• _THE RECORDS_:
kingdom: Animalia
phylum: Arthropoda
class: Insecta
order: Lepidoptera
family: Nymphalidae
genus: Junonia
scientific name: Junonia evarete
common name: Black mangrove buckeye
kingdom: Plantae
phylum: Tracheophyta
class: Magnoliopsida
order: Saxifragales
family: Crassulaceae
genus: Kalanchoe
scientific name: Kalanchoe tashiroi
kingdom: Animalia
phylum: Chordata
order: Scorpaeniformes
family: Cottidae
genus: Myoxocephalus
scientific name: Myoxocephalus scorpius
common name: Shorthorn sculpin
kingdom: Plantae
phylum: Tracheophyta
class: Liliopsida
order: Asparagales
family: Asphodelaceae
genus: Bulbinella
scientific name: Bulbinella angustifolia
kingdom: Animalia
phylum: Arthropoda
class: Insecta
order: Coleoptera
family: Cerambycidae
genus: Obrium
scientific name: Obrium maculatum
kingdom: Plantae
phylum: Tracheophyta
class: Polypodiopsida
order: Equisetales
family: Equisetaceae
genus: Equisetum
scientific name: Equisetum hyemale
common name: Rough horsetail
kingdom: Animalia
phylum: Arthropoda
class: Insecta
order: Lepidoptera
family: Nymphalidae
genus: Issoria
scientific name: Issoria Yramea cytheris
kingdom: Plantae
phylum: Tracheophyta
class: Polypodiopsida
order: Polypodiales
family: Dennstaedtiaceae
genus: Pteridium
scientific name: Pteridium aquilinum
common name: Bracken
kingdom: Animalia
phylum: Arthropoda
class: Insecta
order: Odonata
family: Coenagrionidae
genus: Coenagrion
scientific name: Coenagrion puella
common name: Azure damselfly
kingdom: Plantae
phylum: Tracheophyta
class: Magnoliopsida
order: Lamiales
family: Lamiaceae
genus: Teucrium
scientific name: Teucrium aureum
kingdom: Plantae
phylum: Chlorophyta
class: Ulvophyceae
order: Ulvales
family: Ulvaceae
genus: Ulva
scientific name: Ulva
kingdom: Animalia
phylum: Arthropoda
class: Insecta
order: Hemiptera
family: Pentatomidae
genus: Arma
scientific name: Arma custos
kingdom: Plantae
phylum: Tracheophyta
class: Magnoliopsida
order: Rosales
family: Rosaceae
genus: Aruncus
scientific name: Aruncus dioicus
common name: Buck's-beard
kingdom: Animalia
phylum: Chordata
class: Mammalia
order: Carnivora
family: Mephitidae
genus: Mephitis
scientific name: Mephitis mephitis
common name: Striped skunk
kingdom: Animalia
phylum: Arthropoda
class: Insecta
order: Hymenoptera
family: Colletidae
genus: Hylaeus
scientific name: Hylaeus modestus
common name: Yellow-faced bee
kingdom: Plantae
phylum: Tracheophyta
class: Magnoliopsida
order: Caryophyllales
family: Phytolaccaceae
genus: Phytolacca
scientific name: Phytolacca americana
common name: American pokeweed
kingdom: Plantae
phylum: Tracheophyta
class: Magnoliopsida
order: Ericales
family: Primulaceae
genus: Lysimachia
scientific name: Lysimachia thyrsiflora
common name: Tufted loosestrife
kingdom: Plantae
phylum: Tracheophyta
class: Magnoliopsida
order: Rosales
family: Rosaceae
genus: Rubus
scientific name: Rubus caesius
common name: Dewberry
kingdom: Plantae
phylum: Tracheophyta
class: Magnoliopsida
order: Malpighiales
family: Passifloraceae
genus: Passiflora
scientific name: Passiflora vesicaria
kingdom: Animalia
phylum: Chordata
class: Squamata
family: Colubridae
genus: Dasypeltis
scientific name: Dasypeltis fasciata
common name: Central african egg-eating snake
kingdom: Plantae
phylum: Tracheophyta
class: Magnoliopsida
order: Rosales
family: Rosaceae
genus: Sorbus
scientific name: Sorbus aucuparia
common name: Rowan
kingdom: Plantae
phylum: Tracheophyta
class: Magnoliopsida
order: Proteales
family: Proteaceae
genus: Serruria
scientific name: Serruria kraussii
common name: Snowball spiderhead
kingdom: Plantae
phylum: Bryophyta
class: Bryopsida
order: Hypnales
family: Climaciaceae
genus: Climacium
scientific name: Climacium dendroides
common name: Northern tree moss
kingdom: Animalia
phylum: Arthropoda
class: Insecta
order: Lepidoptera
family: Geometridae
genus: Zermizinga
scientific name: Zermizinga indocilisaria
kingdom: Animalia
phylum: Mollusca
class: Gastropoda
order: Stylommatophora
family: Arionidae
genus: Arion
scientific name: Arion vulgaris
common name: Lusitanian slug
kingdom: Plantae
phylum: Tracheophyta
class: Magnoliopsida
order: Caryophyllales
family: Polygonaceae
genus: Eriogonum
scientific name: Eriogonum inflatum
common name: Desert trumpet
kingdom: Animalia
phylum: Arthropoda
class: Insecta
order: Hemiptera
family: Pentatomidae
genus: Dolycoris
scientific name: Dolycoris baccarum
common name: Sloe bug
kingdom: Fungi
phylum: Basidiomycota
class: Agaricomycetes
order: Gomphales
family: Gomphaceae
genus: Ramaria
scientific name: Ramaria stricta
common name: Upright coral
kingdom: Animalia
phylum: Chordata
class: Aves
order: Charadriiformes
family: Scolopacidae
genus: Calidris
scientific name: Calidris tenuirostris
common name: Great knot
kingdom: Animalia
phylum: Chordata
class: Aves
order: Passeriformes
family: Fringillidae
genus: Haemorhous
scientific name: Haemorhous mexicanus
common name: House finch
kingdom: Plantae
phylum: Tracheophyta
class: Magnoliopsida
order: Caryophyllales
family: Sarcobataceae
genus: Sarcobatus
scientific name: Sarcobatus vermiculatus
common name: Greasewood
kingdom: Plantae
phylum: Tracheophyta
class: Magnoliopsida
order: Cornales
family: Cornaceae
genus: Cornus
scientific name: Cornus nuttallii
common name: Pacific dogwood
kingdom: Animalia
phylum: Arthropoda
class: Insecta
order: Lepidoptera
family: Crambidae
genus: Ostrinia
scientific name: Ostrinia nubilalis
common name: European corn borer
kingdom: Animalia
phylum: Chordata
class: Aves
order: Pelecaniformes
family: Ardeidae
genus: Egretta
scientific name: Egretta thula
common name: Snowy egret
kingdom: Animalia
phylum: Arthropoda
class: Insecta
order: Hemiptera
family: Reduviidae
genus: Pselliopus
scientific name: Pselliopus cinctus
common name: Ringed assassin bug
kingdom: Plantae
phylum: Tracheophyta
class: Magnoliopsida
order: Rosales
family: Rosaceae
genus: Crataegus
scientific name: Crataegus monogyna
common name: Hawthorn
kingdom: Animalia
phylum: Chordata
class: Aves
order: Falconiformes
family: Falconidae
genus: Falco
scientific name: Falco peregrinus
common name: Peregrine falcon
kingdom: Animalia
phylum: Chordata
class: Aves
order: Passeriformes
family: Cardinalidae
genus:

• _TASK INSTRUCTIONS_: Reproduce all the records, replacing every "common name" with "vernacular name" and leaving everything else unchanged.

• _COMPLETE ANSWER_:
kingdom: Animalia
phylum: Arthropoda
class: Insecta
order: Lepidoptera
family: Nymphalidae
genus: Junonia
scientific name: Junonia evarete
vernacular name: Black mangrove buckeye
kingdom: Plantae
phylum: Tracheophyta
class: Magnoliopsida
order: Saxifragales
family: Crassulaceae
genus: Kalanchoe
scientific name: Kalanchoe tashiroi
kingdom: Animalia
phylum: Chordata
order: Scorpaeniformes
family: Cottidae
genus: Myoxocephalus
scientific name: Myoxocephalus scorpius
vernacular name: Shorthorn sculpin
kingdom: Plantae
phylum: Tracheophyta
class: Liliopsida
order: Asparagales
family: Asphodelaceae
genus: Bulbinella
scientific name: Bulbinella angustifolia
kingdom: Animalia
phylum: Arthropoda
class: Insecta
order: Coleoptera
family: Cerambycidae
genus: Obrium
scientific name: Obrium maculatum
kingdom: Plantae
phylum: Tracheophyta
class: Polypodiopsida
order: Equisetales
family: Equisetaceae
genus: Equisetum
scientific name: Equisetum hyemale
vernacular name: Rough horsetail
kingdom: Animalia
phylum: Arthropoda
class: Insecta
order: Lepidoptera
family: Nymphalidae
genus: Issoria
scientific name: Issoria Yramea cytheris
kingdom: Plantae
phylum: Tracheophyta
class: Polypodiopsida
order: Polypodiales
family: Dennstaedtiaceae
genus: Pteridium
scientific name: Pteridium aquilinum
vernacular name: Bracken
kingdom: Animalia
phylum: Arthropoda
class: Insecta
order: Odonata
family: Coenagrionidae
genus: Coenagrion
scientific name: Coenagrion puella
vernacular name: Azure damselfly
kingdom: Plantae
phylum: Tracheophyta
class: Magnoliopsida
order: Lamiales
family: Lamiaceae
genus: Teucrium
scientific name: Teucrium aureum
kingdom: Plantae
phylum: Chlorophyta
class: Ulvophyceae
order: Ulvales
family: Ulvaceae
genus: Ulva
scientific name: Ulva
kingdom: Animalia
phylum: Arthropoda
class: Insecta
order: Hemiptera
family: Pentatomidae
genus: Arma
scientific name: Arma custos
kingdom: Plantae
phylum: Tracheophyta
class: Magnoliopsida
order: Rosales
family: Rosaceae
genus: Aruncus
scientific name: Aruncus dioicus
vernacular name: Buck's-beard
kingdom: Animalia
phylum: Chordata
class: Mammalia
order: Carnivora
family: Mephitidae
genus: Mephitis
scientific name: Mephitis mephitis
vernacular name: Striped skunk
kingdom: Animalia
phylum: Arthropoda
class: Insecta
order: Hymenoptera
family: Colletidae
genus: Hylaeus
scientific name: Hylaeus modestus
vernacular name: Yellow-faced bee
kingdom: Plantae
phylum: Tracheophyta
class: Magnoliopsida
order: Caryophyllales
family: Phytolaccaceae
genus: Phytolacca
scientific name: Phytolacca americana
vernacular name: American pokeweed
kingdom: Plantae
phylum: Tracheophyta
class: Magnoliopsida
order: Ericales
family: Primulaceae
genus: Lysimachia
scientific name: Lysimachia thyrsiflora
vernacular name: Tufted loosestrife
kingdom: Plantae
phylum: Tracheophyta
class: Magnoliopsida
order: Rosales
family: Rosaceae
genus: Rubus
scientific name: Rubus caesius
vernacular name: Dewberry
kingdom: Plantae
phylum: Tracheophyta
class: Magnoliopsida
order: Malpighiales
family: Passifloraceae
genus: Passiflora
scientific name: Passiflora vesicaria
kingdom: Animalia
phylum: Chordata
class: Squamata
family: Colubridae
genus: Dasypeltis
scientific name: Dasypeltis fasciata
vernacular name: Central african egg-eating snake
kingdom: Plantae
phylum: Tracheophyta
class: Magnoliopsida
order: Rosales
family: Rosaceae
genus: Sorbus
scientific name: Sorbus aucuparia
vernacular name: Rowan
kingdom: Plantae
phylum: Tracheophyta
class: Magnoliopsida
order: Proteales
family: Proteaceae
genus: Serruria
scientific name: Serruria kraussii
vernacular name: Snowball spiderhead
kingdom: Plantae
phylum: Bryophyta
class: Bryopsida
order: Hypnales
family: Climaciaceae
genus: Climacium
scientific name: Climacium dendroides
vernacular name: Northern tree moss
kingdom: Animalia
phylum: Arthropoda
class: Insecta
order: Lepidoptera
family: Geometridae
genus: Zermizinga
scientific name: Zermizinga indocilisaria
kingdom: Animalia
phylum: Mollusca
class: Gastropoda
order: Stylommatophora
family: Arionidae
genus: Arion
scientific name: Arion vulgaris
vernacular name: Lusitanian slug
kingdom: Plantae
phylum: Tracheophyta
class: Magnoliopsida
order: Caryophyllales
family: Polygonaceae
genus: Eriogonum
scientific name: Eriogonum inflatum
vernacular name: Desert trumpet
kingdom: Animalia
phylum: Arthropoda
class: Insecta
order: Hemiptera
family: Pentatomidae
genus: Dolycoris
scientific name: Dolycoris baccarum
vernacular name: Sloe bug
kingdom: Fungi
phylum: Basidiomycota
class: Agaricomycetes
order: Gomphales
family: Gomphaceae
genus: Ramaria
scientific name: Ramaria stricta
vernacular name: Upright coral
kingdom: Animalia
phylum: Chordata
class: Aves
order: Charadriiformes
family: Scolopacidae
genus: Calidris
scientific name: Calidris tenuirostris
vernacular name: Great knot
kingdom: Animalia
phylum: Chordata
class: Aves
order: Passeriformes
family: Fringillidae
genus: Haemorhous
scientific name: Haemorhous mexicanus
vernacular name: House finch
kingdom: Plantae
phylum: Tracheophyta
class: Magnoliopsida
order: Caryophyllales
family: Sarcobataceae
genus: Sarcobatus
scientific name: Sarcobatus vermiculatus
vernacular name: Greasewood
kingdom: Plantae
phylum: Tracheophyta
class: Magnoliopsida
order: Cornales
family: Cornaceae
genus: Cornus
scientific name: Cornus nuttallii
vernacular name: Pacific dogwood
kingdom: Animalia
phylum: Arthropoda
class: Insecta
order: Lepidoptera
family: Crambidae
genus: Ostrinia
scientific name: Ostrinia nubilalis
vernacular name: European corn borer
kingdom: Animalia
phylum: Chordata
class: Aves
order: Pelecaniformes
family: Ardeidae
genus: Egretta
scientific name: Egretta thula
vernacular name: Snowy egret
kingdom: Animalia
phylum: Arthropoda
class: Insecta
order: Hemiptera
family: Reduviidae
genus: Pselliopus
scientific name: Pselliopus cinctus
vernacular name: Ringed assassin bug
kingdom: Plantae
phylum: Tracheophyta
class: Magnoliopsida
order: Rosales
family: Rosaceae
genus: Crataegus
scientific name: Crataegus monogyna
vernacular name: Hawthorn
kingdom: Animalia
phylum: Chordata
class: Aves
order: Falconiformes
family: Falconidae
genus: Falco
scientific name: Falco peregrinus
vernacular name: Peregrine falcon
kingdom: Animalia
phylum: Chordata
class: Aves
order: Passeriformes
family: Cardinalidae
genus:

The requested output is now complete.